Yoghurt a day 'cuts risk of high blood pressure'

The usual epidemiological nonsense.  Yoghurt is not a traditional food for many people so middle class people are more likely to take it up and they have better health anyway

Eating a small pot of yoghurt a day can cut the chance of having high blood pressure by a third, a study suggests.

Naturally-occurring calcium can make blood vessels more supple, enabling them to expand slightly and keep pressure low, say dietitians.

American researchers who looked at the diets of some 2,000 volunteers, found those who regularly ate a little yoghurt were less likely to develop high blood pressure.

Specifically, those who took two per cent of their calories from yoghurt were 31 per cent less likely to develop high blood pressure over a 15 year period, than those who did not.

That equates to about 40 or 50 calories from yoghurt daily, or about half a typical 4.3oz (120g) individual pot.

Huifen Wang, a public health specialist at Minnesota University, presented the research at an American Heart Association meeting about high blood pressure on Wednesday.

Rick Miller, a member of the British Dietetic Association, said calcium had “a plethora of effects on the body, including a hypo-tensive effect, meaning it helps to lower blood pressure.”

He explained: “Calcium is needed in muscle tissue, including blood vessel walls, and if there isn’t enough, they are not going to operate properly.

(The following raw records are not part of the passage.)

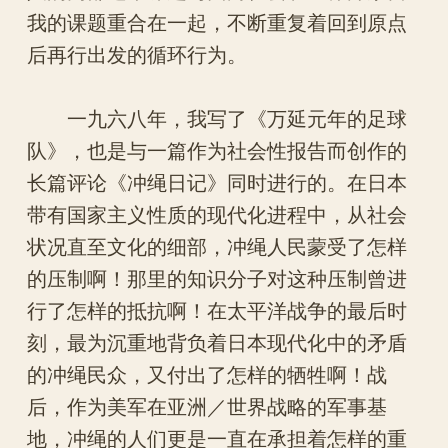
我的课题重合在一起，不断重复着回到原点
后再行出发的循环行为。
一九六八年，我写了《万延元年的足球
队》，也是与一篇作为社会性报告而创作的
长篇评论《冲绳日记》同时进行的。在日本
带有国家主义性质的现代化进程中，从社会
状况直至文化的细部，冲绳人民蒙受了怎样
的压制啊！那里的知识分子对这种压制曾进
行了怎样的抵抗啊！在太平洋战争的最后时
刻，最为沉重地背负着日本现代化中的矛盾
的冲绳民众，又付出了怎样的牺牲啊！战
后，作为美军在亚洲／世界战略的军事基
地，冲绳的人们更是一直在承担着怎样的重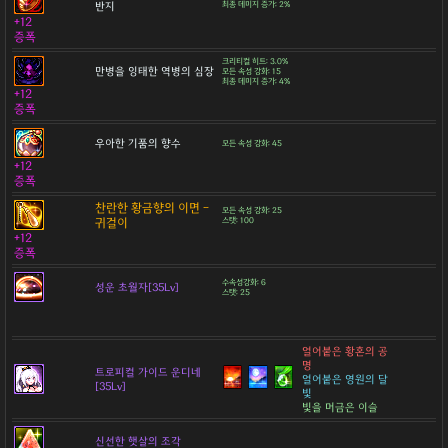
반지
최종 데미지 증가: 2%
+12
증폭
크리티컬 히트: 3.0%
만병을 잉태한 역병의 심장
모든 속성 강화: 15
최종 데미지 증가: 4%
+12
증폭
우아한 기품의 향수
모든 속성 강화: 45
+12
증폭
찬란한 황금향의 이면 -
모든 속성 강화: 25
귀걸이
스탯: 100
+12
증폭
수속성강화: 6
성운 초월자[35Lv]
스탯: 25
얼어붙은 황혼의 공
명
트로피컬 가이드 운디네
얼어붙은 영원의 달
[35Lv]
빛
빛을 머금은 이슬
신선한 햇살의 조각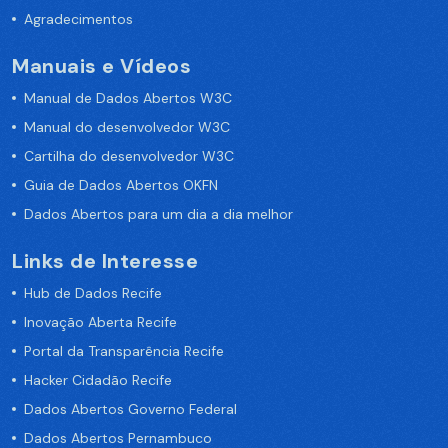
Agradecimentos
Manuais e Vídeos
Manual de Dados Abertos W3C
Manual do desenvolvedor W3C
Cartilha do desenvolvedor W3C
Guia de Dados Abertos OKFN
Dados Abertos para um dia a dia melhor
Links de Interesse
Hub de Dados Recife
Inovação Aberta Recife
Portal da Transparência Recife
Hacker Cidadão Recife
Dados Abertos Governo Federal
Dados Abertos Pernambuco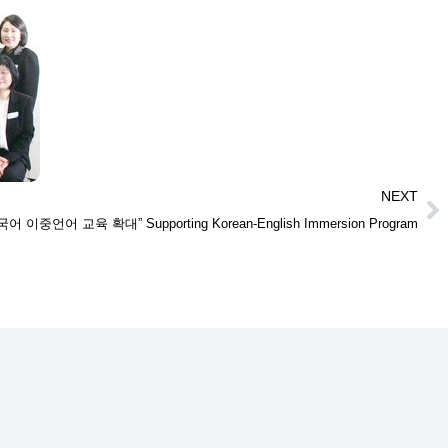
NEXT
국어 이중언어 교육 확대” Supporting Korean-English Immersion Program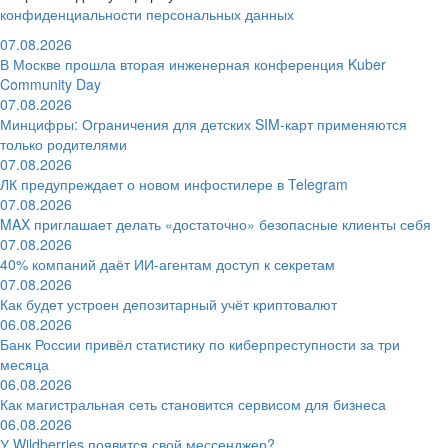
конфиденциальности персональных данных
07.08.2026
В Москве прошла вторая инженерная конференция Kuber
Community Day
07.08.2026
Минцифры: Ограничения для детских SIM-карт применяются
только родителями
07.08.2026
ЛК предупреждает о новом инфостилере в Telegram
07.08.2026
MAX приглашает делать «достаточно» безопасные клиенты себя
07.08.2026
40% компаний даёт ИИ‑агентам доступ к секретам
07.08.2026
Как будет устроен депозитарный учёт криптовалют
06.08.2026
Банк России привёл статистику по киберпреступности за три
месяца
06.08.2026
Как магистральная сеть становится сервисом для бизнеса
06.08.2026
У Wildberries появится свой мессенджер?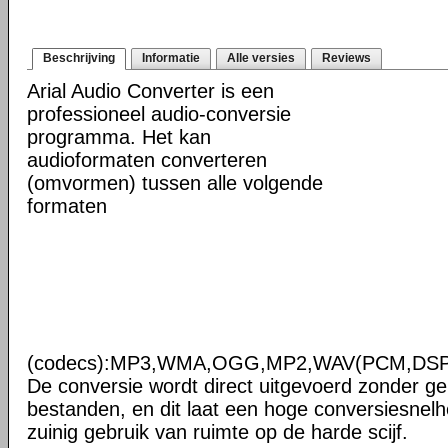
Beschrijving
Informatie
Alle versies
Reviews
Arial Audio Converter is een
professioneel audio-conversie
programma. Het kan
audioformaten converteren
(omvormen) tussen alle volgende
formaten
(codecs):MP3,WMA,OGG,MP2,WAV(PCM,DSP
De conversie wordt direct uitgevoerd zonder gebr
bestanden, en dit laat een hoge conversiesnel
zuinig gebruik van ruimte op de harde scijf.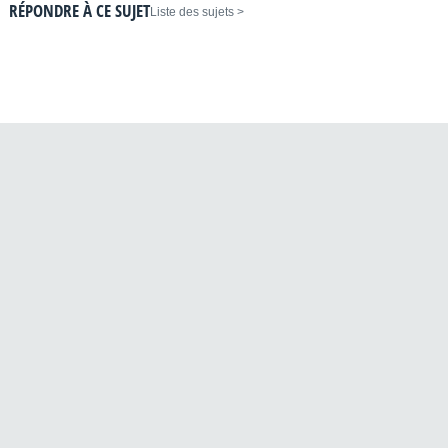
RÉPONDRE À CE SUJET
< Liste des sujets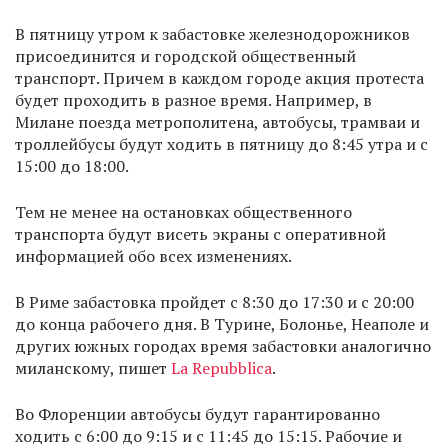
В пятницу утром к забастовке железнодорожников
присоединится и городской общественный
транспорт. Причем в каждом городе акция протеста
будет проходить в разное время. Например, в
Милане поезда метрополитена, автобусы, трамваи и
троллейбусы будут ходить в пятницу до 8:45 утра и с
15:00 до 18:00.
Тем не менее на остановках общественного
транспорта будут висеть экраны с оперативной
информацией обо всех изменениях.
В Риме забастовка пройдет с 8:30 до 17:30 и с 20:00
до конца рабочего дня. В Турине, Болонье, Неаполе и
других южных городах время забастовки аналогично
миланскому, пишет
La Repubblica
.
Во Флоренции автобусы будут гарантированно
ходить с 6:00 до 9:15 и с 11:45 до 15:15. Рабочие и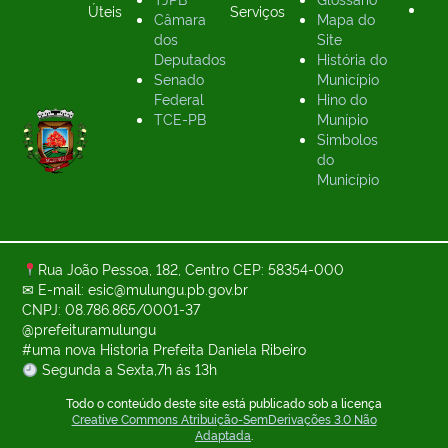
Úteis
Serviços
Câmara
Mapa do
dos
Site
Deputados
História do
Senado
Município
Federal
Hino do
TCE-PB
Munípio
Simbolos
do
Município
Rua João Pessoa, 182, Centro CEP: 58354-000
✉ E-mail: esic@mulungu.pb.gov.br
CNPJ: 08.786.865/0001-37
@prefeituramulungu
#uma nova Historia Prefeita Daniela Ribeiro
Segunda a Sexta,7h ás 13h
Todo o conteúdo deste site está publicado sob a licença
Creative Commons Atribuição-SemDerivações 3.0 Não
Adaptada
.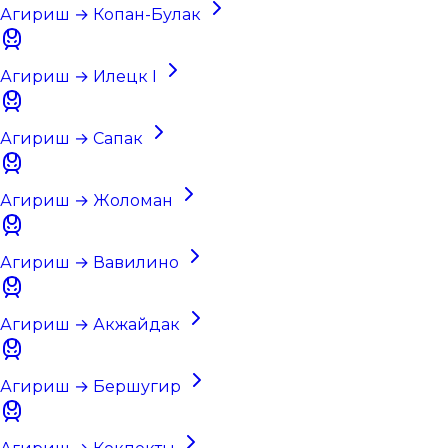
Агириш → Копан-Булак
Агириш → Илецк I
Агириш → Сапак
Агириш → Жоломан
Агириш → Вавилино
Агириш → Акжайдак
Агириш → Бершугир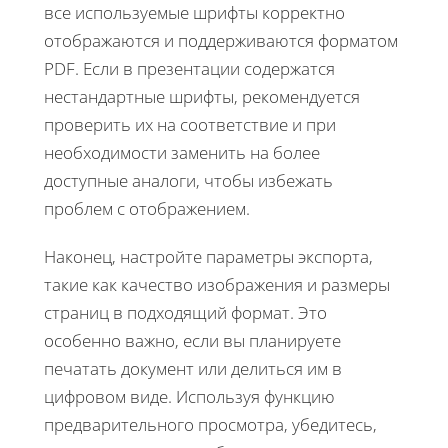
все используемые шрифты корректно
отображаются и поддерживаются форматом
PDF. Если в презентации содержатся
нестандартные шрифты, рекомендуется
проверить их на соответствие и при
необходимости заменить на более
доступные аналоги, чтобы избежать
проблем с отображением.
Наконец, настройте параметры экспорта,
такие как качество изображения и размеры
страниц в подходящий формат. Это
особенно важно, если вы планируете
печатать документ или делиться им в
цифровом виде. Используя функцию
предварительного просмотра, убедитесь,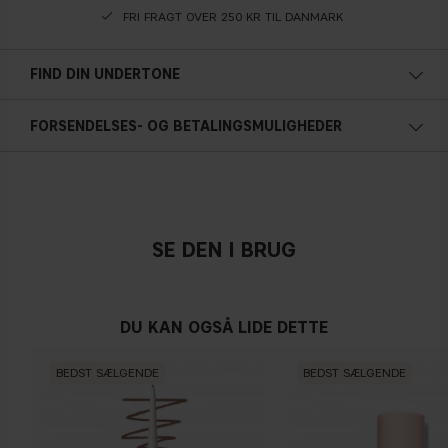
FRI FRAGT OVER 250 KR TIL DANMARK
FIND DIN UNDERTONE
Kold undertone
FORSENDELSES- OG BETALINGSMULIGHEDER
Blå, lyseød eller rødlig teint
Neutral
SE DEN I BRUG
Ingen tydelig nuance af blå/lyserød eller gul
DU KAN OGSÅ LIDE DETTE
Varm undertone
BEDST SÆLGENDE
BEDST SÆLGENDE
Gul, oliven eller gylden teint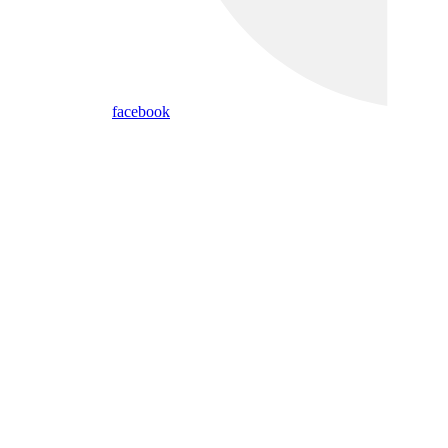
facebook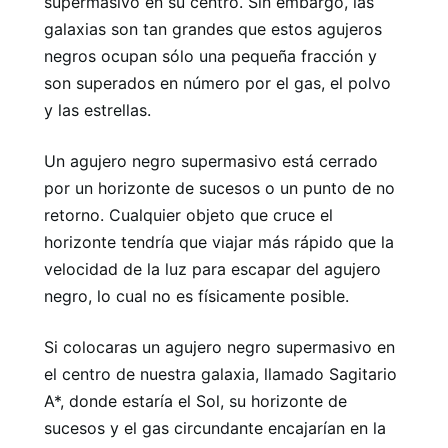
supermasivo en su centro. Sin embargo, las
galaxias son tan grandes que estos agujeros
negros ocupan sólo una pequeña fracción y
son superados en número por el gas, el polvo
y las estrellas.
Un agujero negro supermasivo está cerrado
por un horizonte de sucesos o un punto de no
retorno. Cualquier objeto que cruce el
horizonte tendría que viajar más rápido que la
velocidad de la luz para escapar del agujero
negro, lo cual no es físicamente posible.
Si colocaras un agujero negro supermasivo en
el centro de nuestra galaxia, llamado Sagitario
A*, donde estaría el Sol, su horizonte de
sucesos y el gas circundante encajarían en la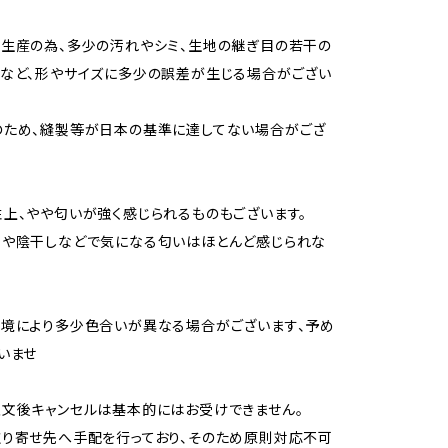
生産の為、多少の汚れやシミ、生地の継ぎ目の若干の
など、形やサイズに多少の誤差が生じる場合がござい
のため、縫製等が日本の基準に達してない場合がござ
上、やや匂いが強く感じられるものもございます。
用や陰干しなどで気になる匂いはほとんど感じられな
境により多少色合いが異なる場合がございます、予め
いませ
文後キャンセルは基本的にはお受けできません。
り寄せ先へ手配を行っており、そのため原則対応不可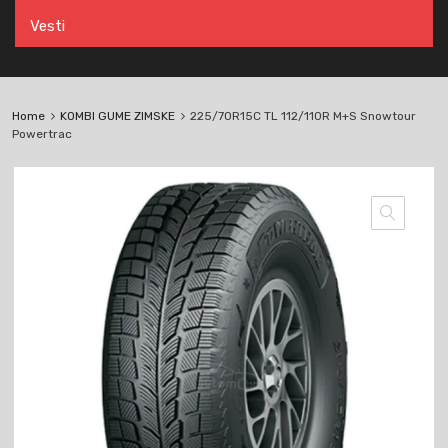
Vesti
Home
KOMBI GUME ZIMSKE
225/70R15C TL 112/110R M+S Snowtour
Powertrac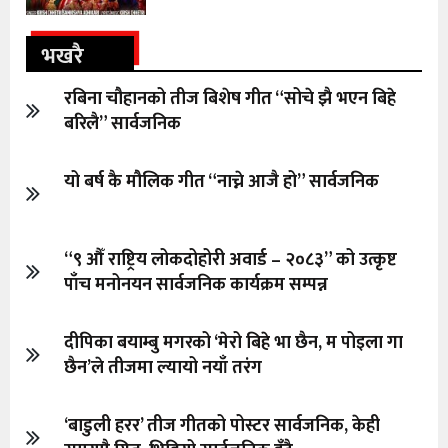
भखरै
रबिना चौहानको तीज बिशेष गीत “सोचे झै भएन बिहे
बरिलै” सार्वजनिक
यो बर्ष कै मौलिक गीत “नाच्ने आजै हो” सार्वजनिक
“९ औँ राष्ट्रिय लोकदोहोरी अवार्ड – २०८३” को उत्कृष्ट
पाँच मनोनयन सार्वजनिक कार्यक्रम सम्पन्न
दीपिका बयाम्बु मगरको ‘मेरो बिहे भा छैन, म पोइला गा
छैन’ले तीजमा ल्यायो नयाँ तरंग
‘बाडुली हरर’ तीज गीतको पोस्टर सार्वजनिक, केही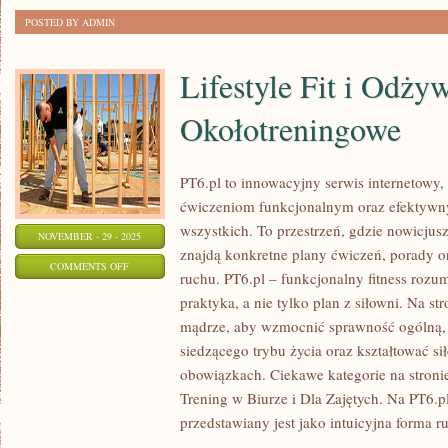
POSTED BY ADMIN
Lifestyle Fit i Odży
Okołotreningowe
PT6.pl to innowacyjny serwis internetowy,
ćwiczeniom funkcjonalnym oraz efektyw
wszystkich. To przestrzeń, gdzie nowicjus
NOVEMBER - 29 - 2025
znajdą konkretne plany ćwiczeń, porady 
ON
COMMENTS OFF
ruchu. PT6.pl – funkcjonalny fitness rozum
LIFESTYLE
praktyka, a nie tylko plan z siłowni. Na st
FIT
mądrze, aby wzmocnić sprawność ogólną,
I
siedzącego trybu życia oraz kształtować s
ODŻYWIANIE
obowiązkach. Ciekawe kategorie na stroni
OKOŁOTRENINGOWE
Trening w Biurze i Dla Zajętych. Na PT6.p
przedstawiany jest jako intuicyjna forma r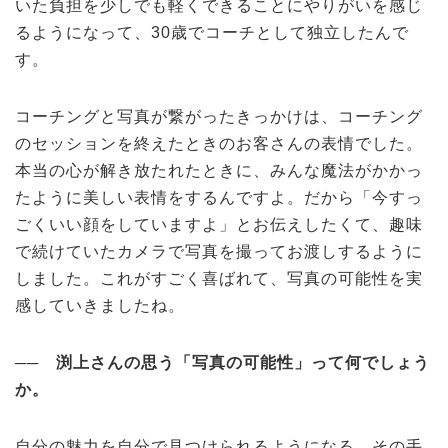
いた負担を少しでも軽くできることにやりがいを感じ
るようになって、30歳でコーチとして独立したんで
す。
コーチングと写真が繋がったきっかけは、コーチング
のセッションを終えたときのお客さんの表情でした。
本当の心が解き放たれたときに、みんな魔法がかかっ
たように美しい表情をするんですよ。だから「今すっ
ごくいい顔をしていますよ」とお伝えしたくて、趣味
で続けていたカメラで写真を撮ってお渡しするように
しました。これがすごく喜ばれて、写真の可能性を実
感していきましたね。
── 渕上さんの思う「写真の可能性」って何でしょう
か。
自分の魅力を自分で見つけられるようになる、その手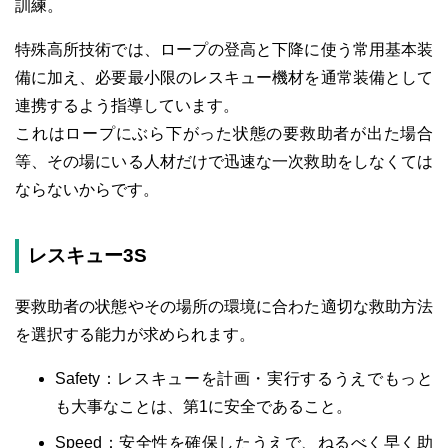
訓練。
特殊高所技術では、ロープの登高と下降に使う常用基本装
備に加え、必要最小限のレスキュー機材を通常装備として
連携するよう指導しています。
これはロープにぶら下がった状態の要救助者が出た場合
等、その場にいる人材だけで迅速な一次救助をしなくては
ならないからです。
レスキュー3S
要救助者の状態やその場所の環境に合わた適切な救助方法
を選択する能力が求められます。
Safety：レスキューを計画・実行するうえでもっと
も大事なことは、第1に安全であること。
Speed：安全性を確保したうえで、ねるべく早く助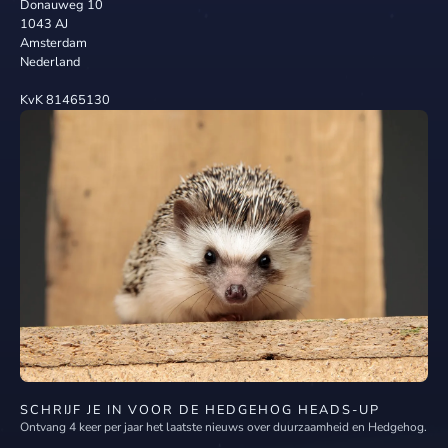
Donauweg 10
1043 AJ
Amsterdam
Nederland
KvK 81465130
SCHRIJF JE IN VOOR DE HEDGEHOG HEADS-UP
Ontvang 4 keer per jaar het laatste nieuws over duurzaamheid en Hedgehog.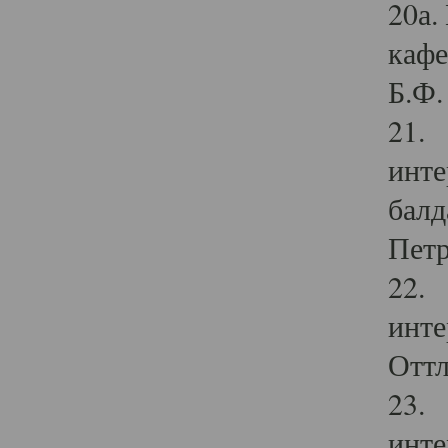
20а.
кафе
Б.Ф. 
21. 
инте
балд
Петр
22. 
инте
Оттл
23. 
инте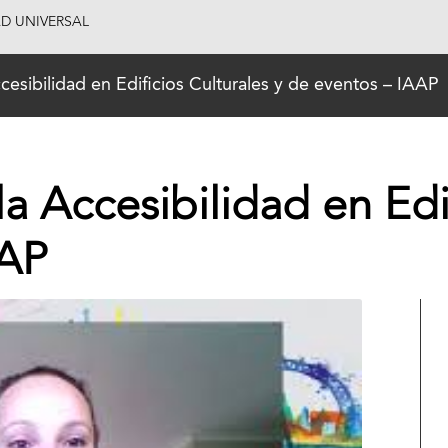
AD UNIVERSAL
cesibilidad en Edificios Culturales y de eventos – IAAP
a Accesibilidad en Edi
AAP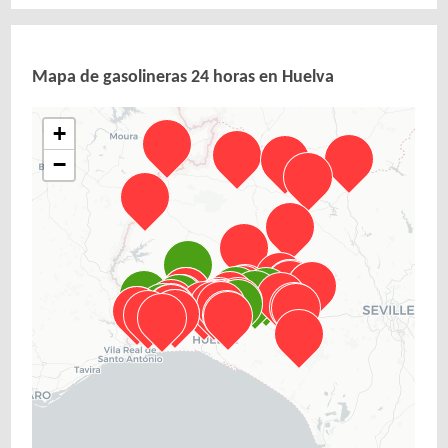
Mapa de gasolineras 24 horas en Huelva
+
−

In effect the calcium helps keep vessels supple.”

Calcium from dairy products like yoghurt and milk was particularly good for this, he said.

But taking too much calcium in pill form could have the opposite effect, he cautioned.

Studies indicate it can then be deposited on artery walls, leading to hardening of the arteries.

Mr Miller said were also suggestions that the ‘friendly’ bacteria in yoghurt could help lower blood pressure, although these were not conclusive.

Professor Gareth Beevers, a trustee of the Blood Pressure Association, said other studies had shown yoghurt to have a "small effect" on lowering blood pressure, but he said it should not be considered a way of counteracting it in people who already had hypertension.

"I would regard it as part of a healthy lifestyle - even if personally I can't stand the stuff," he said.

More than 8.5 million people are registered as having high blood pressure. People with the condition are three times more likely to develop heart disease and suffer strokes as people with normal blood pressure and twice as likely to die from these.

Patients are often put on drugs to lower their blood pressure, such as beta-blockers and angiotensin-converting enzyme (ACE) inhibitors. In 2008, the NHS in England spent £83 million on beta-blockers alone.


'Healthy' vitamins to avoid if you're ill

Are you one of the many who has a pot of vitamins by the kettle or in the bathroom that you vow to take every day — but don’t? There may be no need to feel guilty after all.

Ten million of us take vitamins regularly — whether for general health or specific conditions. And we spend a whopping £175 million a year on supplements and pills which contain antioxidants that are claimed to help combat disease.

But despite all the promises, the pros and cons of vitamins and supplements are still very debatable — and studies show that some can be bad for your health.

Just last month U.S. researchers discovered the routine practice of taking calcium and/or vitamin D supplements to protect against bone loss caused by hormonal therapy for prostate cancer could actually be making patients’ conditions worse.

You should always speak to your doctor before taking any supplement, says Professor Hilary  Powers, head of human nutrition at Sheffield University.

‘Some illnesses can alter the way our body uses vitamins and minerals. Added to that, there may be adverse interactions between medications and supplements which might influence the safety of the supplement or action of the drug.’

Remember that it’s the vitamin and mineral supplements taken in addition to your daily diet that can cause problems — not the nutrients found in your day-to-day diet.

‘There’s absolutely no need to limit your intake of certain foodstuffs because they may contain a certain vitamin,’ stresses Sylvia Turner, of the British Dietetic Association.